-------- Records shown

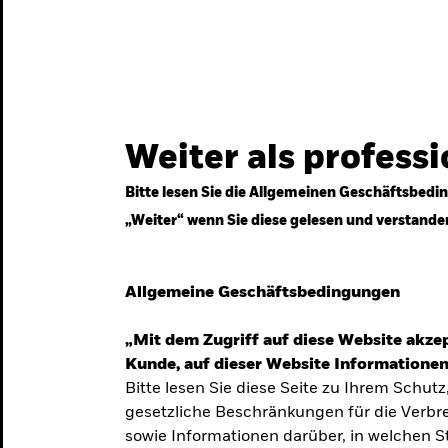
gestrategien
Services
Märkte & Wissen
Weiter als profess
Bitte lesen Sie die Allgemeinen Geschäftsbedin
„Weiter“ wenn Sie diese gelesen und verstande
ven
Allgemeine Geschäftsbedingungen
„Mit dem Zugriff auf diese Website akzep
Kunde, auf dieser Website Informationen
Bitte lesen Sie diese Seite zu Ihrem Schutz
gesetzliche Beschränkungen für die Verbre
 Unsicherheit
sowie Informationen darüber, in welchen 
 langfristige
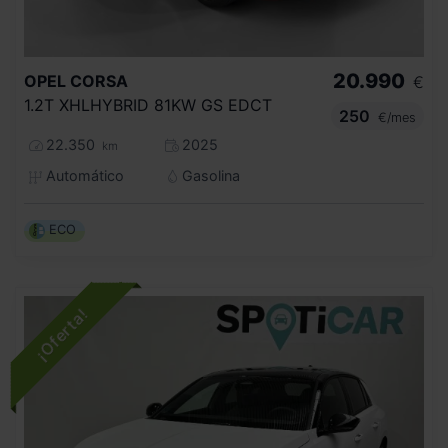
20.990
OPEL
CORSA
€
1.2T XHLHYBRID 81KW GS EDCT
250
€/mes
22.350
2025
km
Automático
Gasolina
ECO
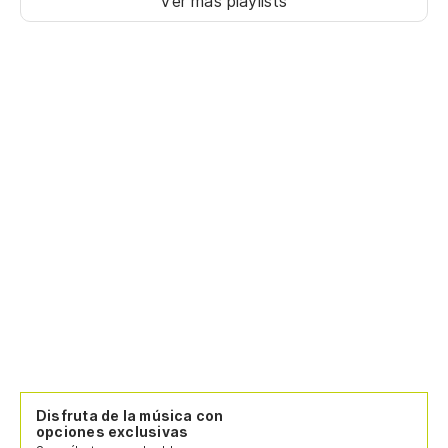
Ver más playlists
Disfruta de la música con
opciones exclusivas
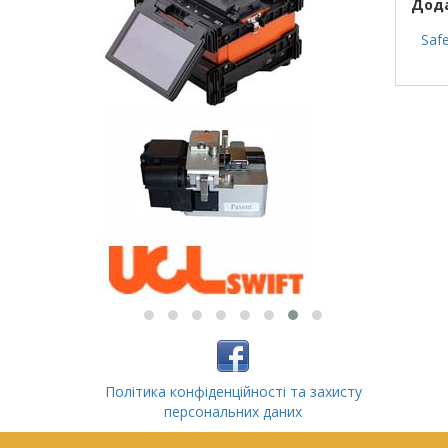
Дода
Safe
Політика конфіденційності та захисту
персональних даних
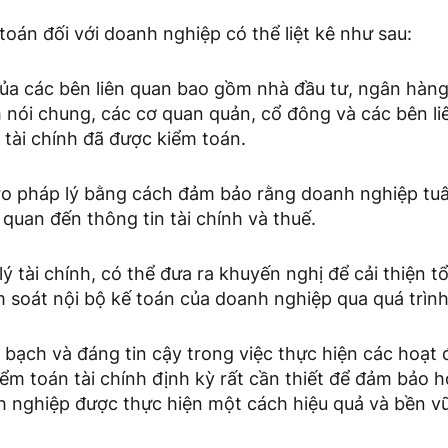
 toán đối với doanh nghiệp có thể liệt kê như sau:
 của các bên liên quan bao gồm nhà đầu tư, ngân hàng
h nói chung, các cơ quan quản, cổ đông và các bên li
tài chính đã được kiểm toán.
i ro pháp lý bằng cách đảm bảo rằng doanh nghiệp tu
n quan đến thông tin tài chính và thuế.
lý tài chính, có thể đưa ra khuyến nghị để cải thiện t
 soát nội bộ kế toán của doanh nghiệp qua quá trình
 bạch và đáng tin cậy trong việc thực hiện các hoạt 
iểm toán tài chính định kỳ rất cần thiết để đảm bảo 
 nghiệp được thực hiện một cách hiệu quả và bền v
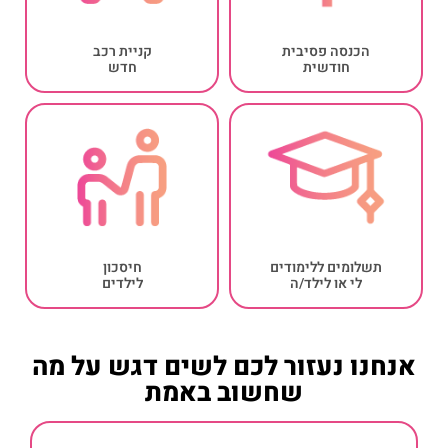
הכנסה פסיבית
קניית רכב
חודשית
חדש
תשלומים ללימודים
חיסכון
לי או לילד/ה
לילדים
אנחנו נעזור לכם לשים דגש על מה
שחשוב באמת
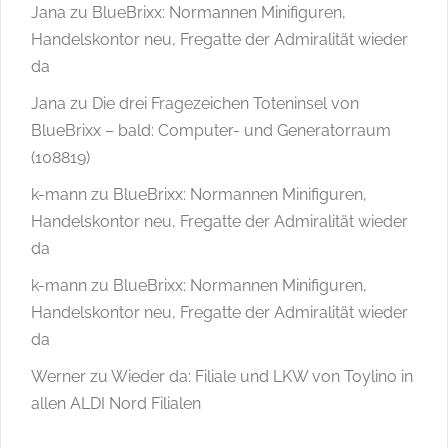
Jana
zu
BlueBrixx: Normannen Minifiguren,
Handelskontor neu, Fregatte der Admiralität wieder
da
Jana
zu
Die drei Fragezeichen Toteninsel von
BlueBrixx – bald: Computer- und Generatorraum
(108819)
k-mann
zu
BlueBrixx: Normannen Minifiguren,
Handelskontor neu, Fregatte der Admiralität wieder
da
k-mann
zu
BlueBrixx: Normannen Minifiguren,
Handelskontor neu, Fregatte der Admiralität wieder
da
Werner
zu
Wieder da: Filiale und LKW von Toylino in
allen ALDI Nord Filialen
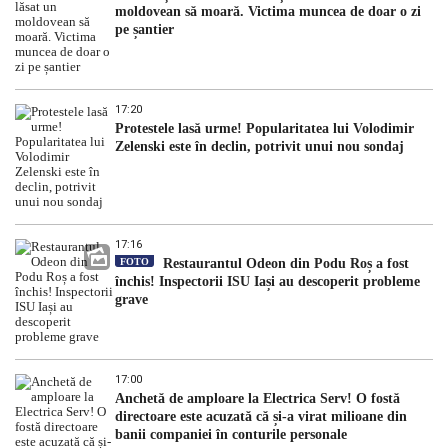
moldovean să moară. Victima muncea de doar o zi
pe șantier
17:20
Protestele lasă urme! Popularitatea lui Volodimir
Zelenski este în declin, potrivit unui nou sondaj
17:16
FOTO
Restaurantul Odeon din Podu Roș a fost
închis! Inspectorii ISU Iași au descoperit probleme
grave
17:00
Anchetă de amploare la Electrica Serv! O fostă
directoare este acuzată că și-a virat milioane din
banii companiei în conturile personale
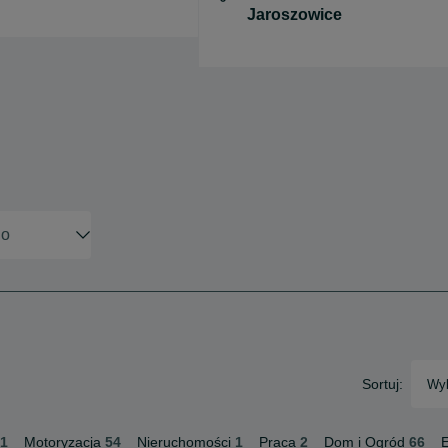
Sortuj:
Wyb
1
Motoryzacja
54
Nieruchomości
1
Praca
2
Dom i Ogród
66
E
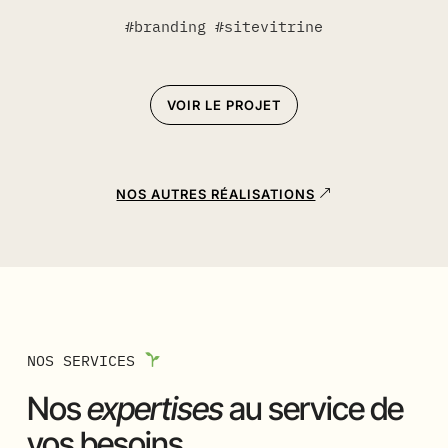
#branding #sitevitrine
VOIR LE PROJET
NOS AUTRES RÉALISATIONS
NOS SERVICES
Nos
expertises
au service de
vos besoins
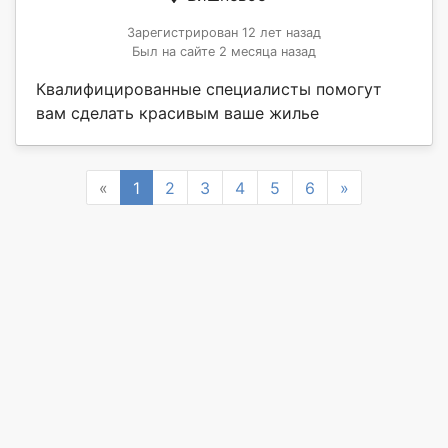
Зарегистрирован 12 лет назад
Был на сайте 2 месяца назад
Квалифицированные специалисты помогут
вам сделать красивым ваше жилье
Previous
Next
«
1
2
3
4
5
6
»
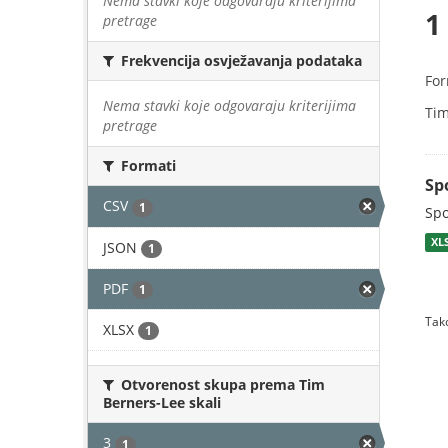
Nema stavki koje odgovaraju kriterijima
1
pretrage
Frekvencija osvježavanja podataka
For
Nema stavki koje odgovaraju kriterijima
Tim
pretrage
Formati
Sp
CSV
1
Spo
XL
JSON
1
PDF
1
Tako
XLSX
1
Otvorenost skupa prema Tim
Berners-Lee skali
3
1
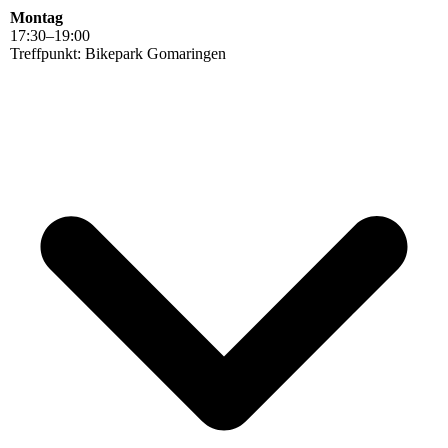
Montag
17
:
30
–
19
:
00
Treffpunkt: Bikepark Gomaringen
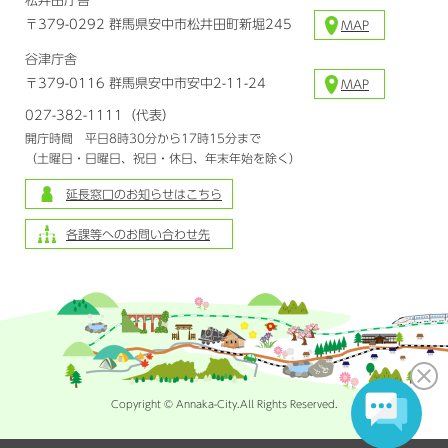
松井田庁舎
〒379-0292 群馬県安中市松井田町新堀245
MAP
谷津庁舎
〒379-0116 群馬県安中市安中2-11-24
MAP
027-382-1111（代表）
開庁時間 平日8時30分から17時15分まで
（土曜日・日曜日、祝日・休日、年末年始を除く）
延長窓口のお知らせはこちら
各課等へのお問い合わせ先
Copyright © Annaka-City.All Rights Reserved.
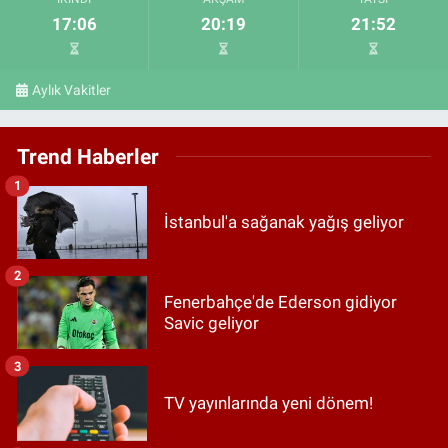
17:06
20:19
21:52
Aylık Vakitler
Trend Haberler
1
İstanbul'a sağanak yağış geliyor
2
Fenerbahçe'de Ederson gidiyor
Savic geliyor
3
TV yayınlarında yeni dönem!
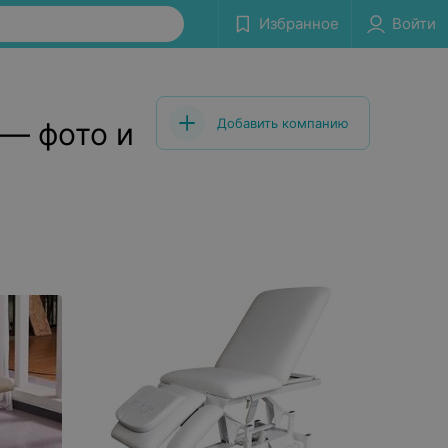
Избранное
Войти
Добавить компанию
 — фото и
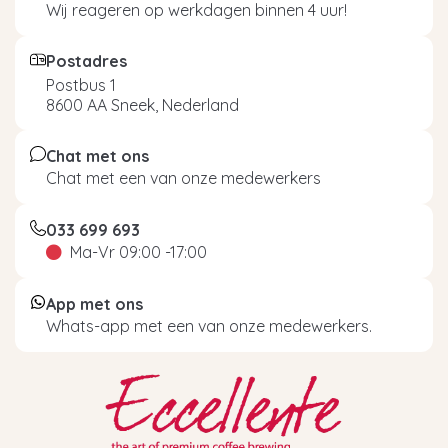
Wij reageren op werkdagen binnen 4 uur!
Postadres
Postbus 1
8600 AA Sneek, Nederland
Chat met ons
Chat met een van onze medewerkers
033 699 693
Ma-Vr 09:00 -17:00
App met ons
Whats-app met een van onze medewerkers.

----------------

(What is expected) Rewrite all the lines above as a Markdown table with two columns, Row and Line Text. Omit blank lines and the pictures.

(Task response)
| Row | Line Text |
|---|---|
| 1 | gestrategien |
| 2 | Services |
| 3 | Märkte & Wissen |
| 4 | Weiter als profess |
| 5 | Bitte lesen Sie die Allgemeinen Geschäftsbedin |
| 6 | „Weiter“ wenn Sie diese gelesen und verstande |
| 7 | ven |
| 8 | Allgemeine Geschäftsbedingungen |
| 9 | „Mit dem Zugriff auf diese Website akzep |
| 10 | Kunde, auf dieser Website Informationen |
| 11 | Bitte lesen Sie diese Seite zu Ihrem Schutz |
| 12 | gesetzliche Beschränkungen für die Verbre |
| 13 |  Unsicherheit |
| 14 | sowie Informationen darüber, in welchen  |
| 15 |  langfristige |
| 16 | 20.990 |
| 17 | OPEL |
| 18 | CORSA |
| 19 | € |
| 20 | 1.2T XHLHYBRID 81KW GS EDCT |
| 21 | 250 |
| 22 | €/mes |
| 23 | 22.350 |
| 24 | 2025 |
| 25 | km |
| 26 | Automático |
| 27 | Gasolina |
| 28 | ECO |
| 29 | Ver más playlists |
| 30 | Disfruta de la música con |
| 31 | opciones exclusivas |
| 32 | Дода |
| 33 | Safe |
| 34 | Політика конфіденційності та захисту |
| 35 | персональних даних |
| 36 |  toán đối với doanh nghiệp có thể liệt kê như sau: |
| 37 |  của các bên liên quan bao gồm nhà đầu tư, ngân hàng |
| 38 | h nói chung, các cơ quan quản, cổ đông và các bên li |
| 39 | tài chính đã được kiểm toán. |
| 40 | i ro pháp lý bằng cách đảm bảo rằng doanh nghiệp tu |
| 41 | n quan đến thông tin tài chính và thuế. |
| 42 | lý tài chính, có thể đưa ra khuyến nghị để cải thiện t |
| 43 |  soát nội bộ kế toán của doanh nghiệp qua quá trình |
| 44 |  bạch và đáng tin cậy trong việc thực hiện các hoạt  |
| 45 | iểm toán tài chính định kỳ rất cần thiết để đảm bảo  |
| 46 |  nghiệp được thực hiện một cách hiệu quả và bền v |
| 47 | הכנסה פסיבית |
| 48 | קניית רכב |
| 49 | חודשית |
| 50 | חדש |
| 51 | תשלומים ללימודים |
| 52 | חיסכון |
| 53 | לי או לילד/ה |
| 54 | לילדים |
| 55 | אנחנו נעזור לכם לשים דגש על מה |
| 56 | שחשוב באמת |
| 57 | Jana |
| 58 | zu |
| 59 | BlueBrixx: Normannen Minifiguren, |
| 60 | Handelskontor neu, Fregatte der Admiralität wieder |
| 61 | da |
| 62 | Jana |
| 63 | zu |
| 64 | Die drei Fragezeichen Toteninsel von |
| 65 | BlueBrixx – bald: Computer- und Generatorraum |
| 66 | (108819) |
| 67 | k-mann |
| 68 | zu |
| 69 | BlueBrixx: Normannen Minifiguren, |
| 70 | Handelskontor neu, Fregatte der Admiralität wieder |
| 71 | da |
| 72 | k-mann |
| 73 | zu |
| 74 | BlueBrixx: Normannen Minifiguren, |
| 75 | Handelskontor neu, Fregatte der Admiralität wieder |
| 76 | da |
| 77 | Werner |
| 78 | zu |
| 79 | Wieder da: Filiale und LKW von Toylino in |
| 80 | allen ALDI Nord Filialen |
| 81 | moldovean să moară. Victima muncea de doar o zi |
| 82 | pe șantier |
| 83 | 17:20 |
| 84 | Protestele lasă urme! Popularitatea lui Volodimir |
| 85 | Zelenski este în declin, potrivit unui nou sondaj |
| 86 | 17:16 |
| 87 | FOTO |
| 88 | Restaurantul Odeon din Podu Roș a fost |
| 89 | închis! Inspectorii ISU Iași au descoperit probleme |
| 90 | grave |
| 91 | 17:00 |
| 92 | Anchetă de amploare la Electrica Serv! O fostă |
| 93 | directoare este acuzată că și-a virat milioane din |
| 94 | banii companiei în conturile personale |
| 95 | Sortuj: |
| 96 | Wyb |
| 97 | 1 |
| 98 | Motoryzacja |
| 99 | 54 |
| 100 | Nieruchomości |
| 101 | 1 |
| 102 | Praca |
| 103 | 2 |
| 104 | Dom i Ogród |
| 105 | 66 |
| 106 | E |
| 107 | #branding #sitevitrine |
| 108 | VOIR LE PROJET |
| 109 | NOS AUTRES RÉALISATIONS |
| 110 | NOS SERVICES |
| 111 | Nos |
| 112 | expertises |
| 113 | au service de |
| 114 | vos besoins |
| 115 | Зарегистрирован 12 лет назад |
| 116 | Был на сайте 2 месяца назад |
| 117 | Квалифицированные специалисты помогут |
| 118 | вам сделать красивым ваше жилье |
| 119 | Previous |
| 120 | Next |
| 121 | « |
| 122 | 1 |
| 123 | 2 |
| 124 | 3 |
| 125 | 4 |
| 126 | 5 |
| 127 | 6 |
| 128 | » |
| 129 | Nema stavki koje odgovaraju kriterijima |
| 130 | 1 |
| 131 | pretrage |
| 132 | Frekvencija osvježavanja podataka |
| 133 | For |
| 134 | Nema stavki koje odgovaraju kriterijima |
| 135 | Tim |
| 136 | pretrage |
| 137 | Formati |
| 138 | Sp |
| 139 | CSV |
| 140 | 1 |
| 141 | Spo |
| 142 | XL |
| 143 | JSON |
| 144 | 1 |
| 145 | PDF |
| 146 | 1 |
| 147 | Tako |
| 148 | XLSX |
| 149 | 1 |
| 150 | Otvorenost skupa prema Tim |
| 151 | Berners-Lee skali |
| 152 | 3 |
| 153 | 1 |
| 154 | Montag |
| 155 | 17 |
| 156 | : |
| 157 | 30 |
| 158 | – |
| 159 | 19 |
| 160 | : |
| 161 | 00 |
| 162 | Treffpunkt: Bikepark Gomaringen |
| 163 | 松井田庁舎 |
| 164 | 〒379-0292 群馬県安中市松井田町新堀245 |
| 165 | MAP |
| 166 | 谷津庁舎 |
| 167 | 〒379-0116 群馬県安中市安中2-11-24 |
| 168 | MAP |
| 169 | 027-382-1111（代表） |
| 170 | 開庁時間 平日8時30分から17時15分まで |
| 171 | （土曜日・日曜日、祝日・休日、年末年始を除く） |
| 172 | 延長窓口のお知らせはこちら |
| 173 | 各課等へのお問い合わせ先 |
| 174 | Copyright © Annaka-City.All Rights Reserved. |
| 175 | 17:06 |
| 176 | 20:19 |
| 177 | 21:52 |
| 178 | Aylık Vakitler |
| 179 | Trend Haberler |
| 180 | 1 |
| 181 | İstanbul'a sağanak yağış geliyor |
| 182 | 2 |
| 183 | Fenerbahçe'de Ederson gidiyor |
| 184 | Savic geliyor |
| 185 | 3 |
| 186 | TV yayınlarında yeni dönem! |
| 187 | Избранное |
| 188 | Войти |
| 189 | Добавить компанию |
| 190 |  — фото и |
| 191 | Wij reageren op werkdagen binnen 4 uur! |
| 192 | Postadres |
| 193 | Postbus 1 |
| 194 | 8600 AA Sneek, Nederland |
| 195 | Chat met ons |
| 196 | Chat met een van onze medewerkers |
| 197 | 033 699 693 |
| 198 | Ma-Vr 09:00 -17:00 |
| 199 | App met ons |
| 200 | Whats-app met een van onze medewerkers. |